TASK PROMPT. Look through the records below, count the lines with the word "right", and reply with only the number.
* * * * *
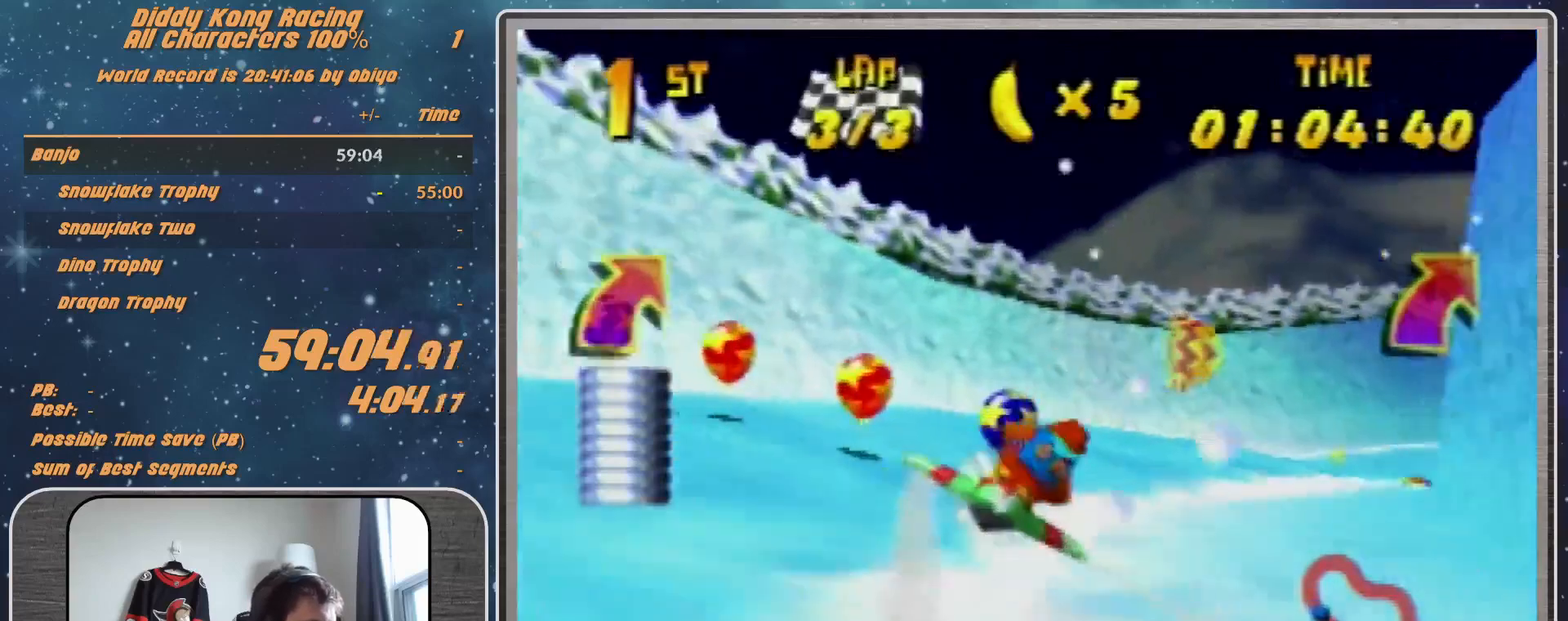
{"buttons": ["R1"], "left_stick": "up-right", "events": [[233, "Z", "down"], [233, "left_stick", "up-right"], [300, "Z", "up"]]}
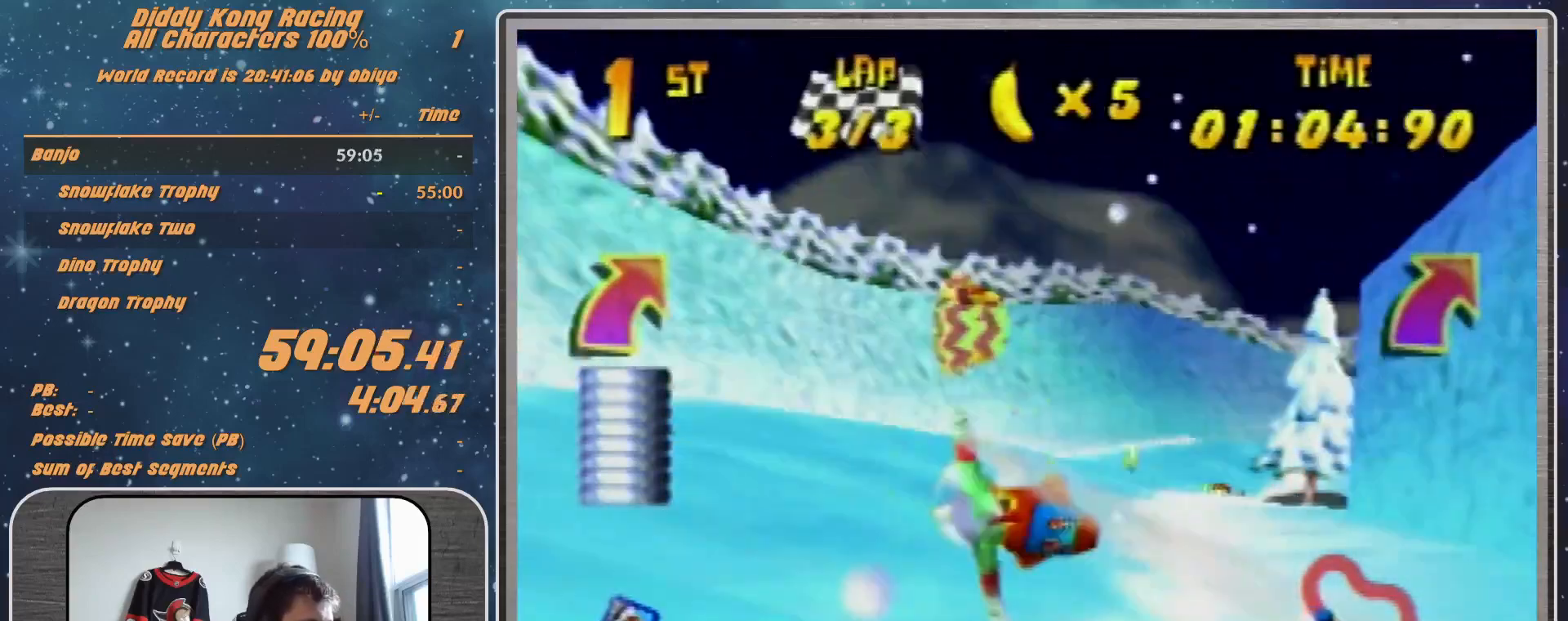
{"buttons": ["B", "R1"], "left_stick": "up-right", "events": [[433, "B", "down"]]}
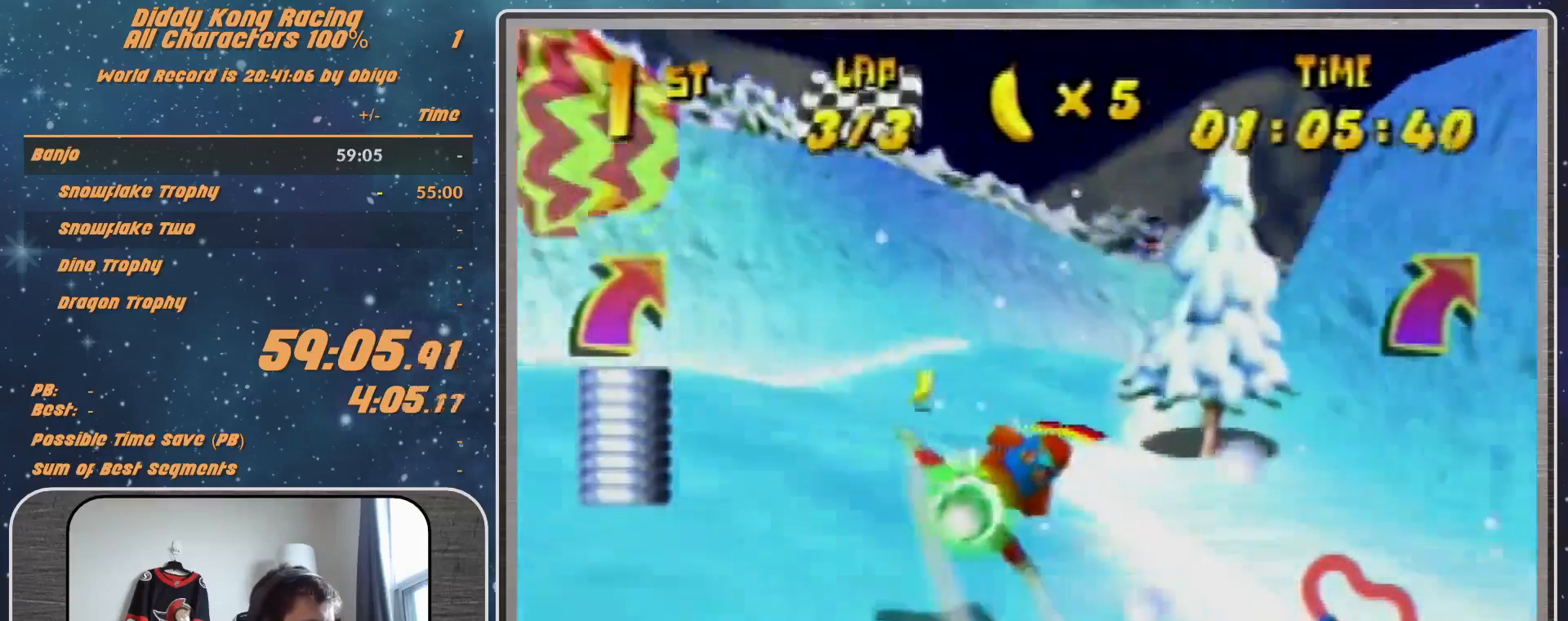
{"buttons": [], "left_stick": "right", "events": [[233, "B", "up"], [233, "R1", "up"], [300, "left_stick", "right"], [333, "R1", "down"], [467, "R1", "up"]]}
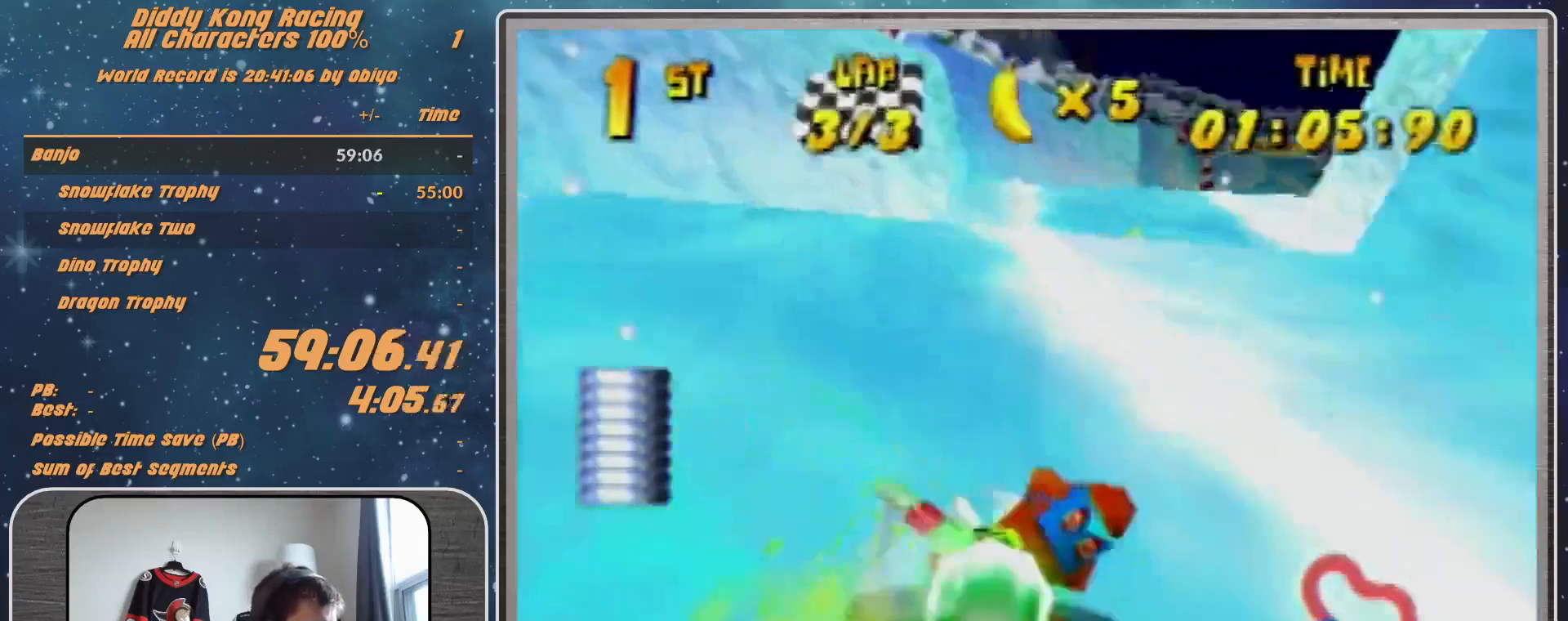
{"buttons": [], "left_stick": "right", "events": [[67, "R1", "down"], [233, "R1", "up"], [433, "R1", "down"], [500, "R1", "up"]]}
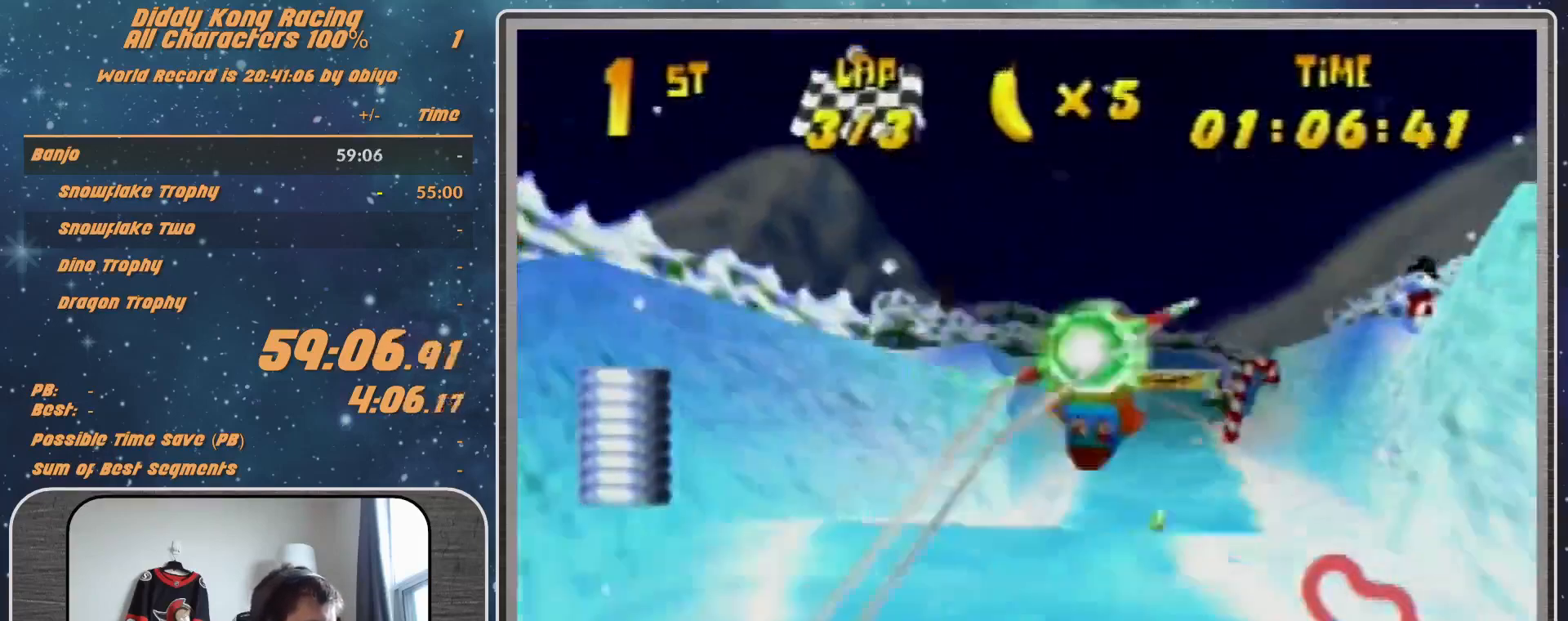
{"buttons": [], "left_stick": "right", "events": [[133, "R1", "down"], [267, "R1", "up"]]}
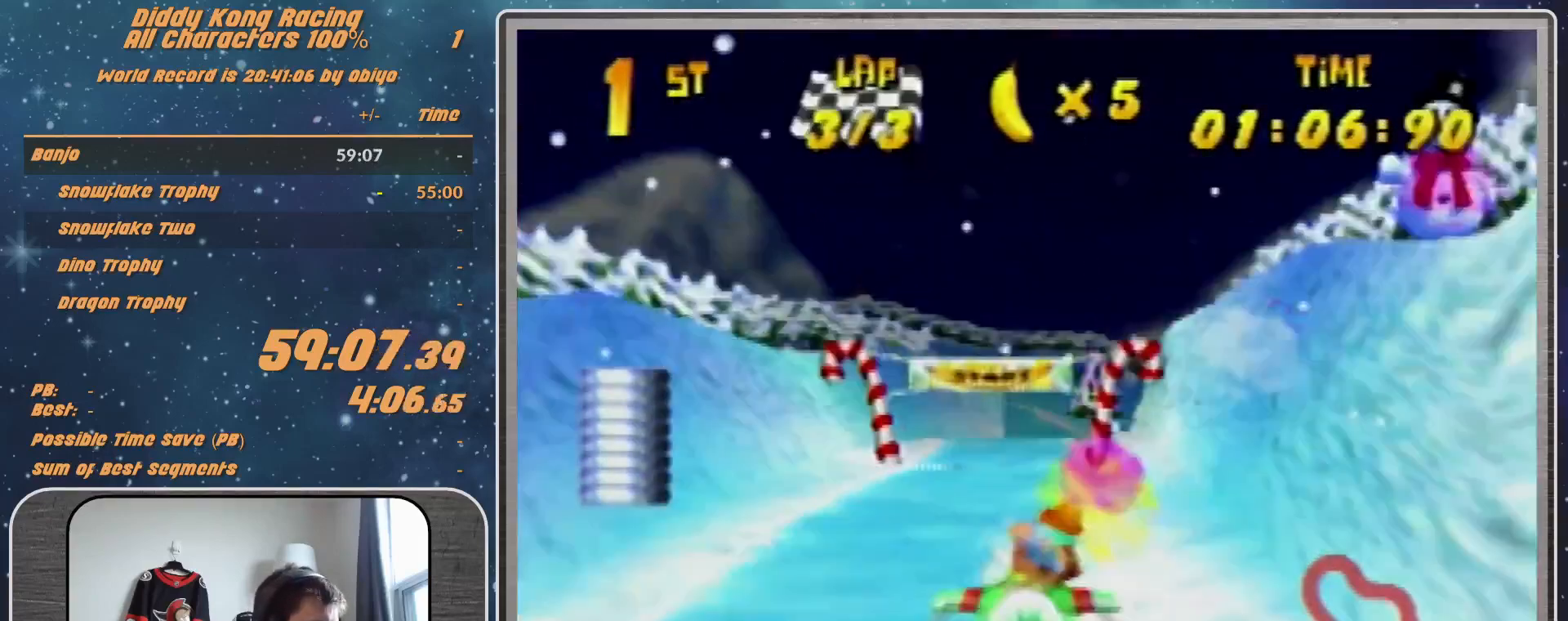
{"buttons": [], "left_stick": "center", "events": [[33, "left_stick", "center"]]}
* * * * *
EXERCISE RESULT. 5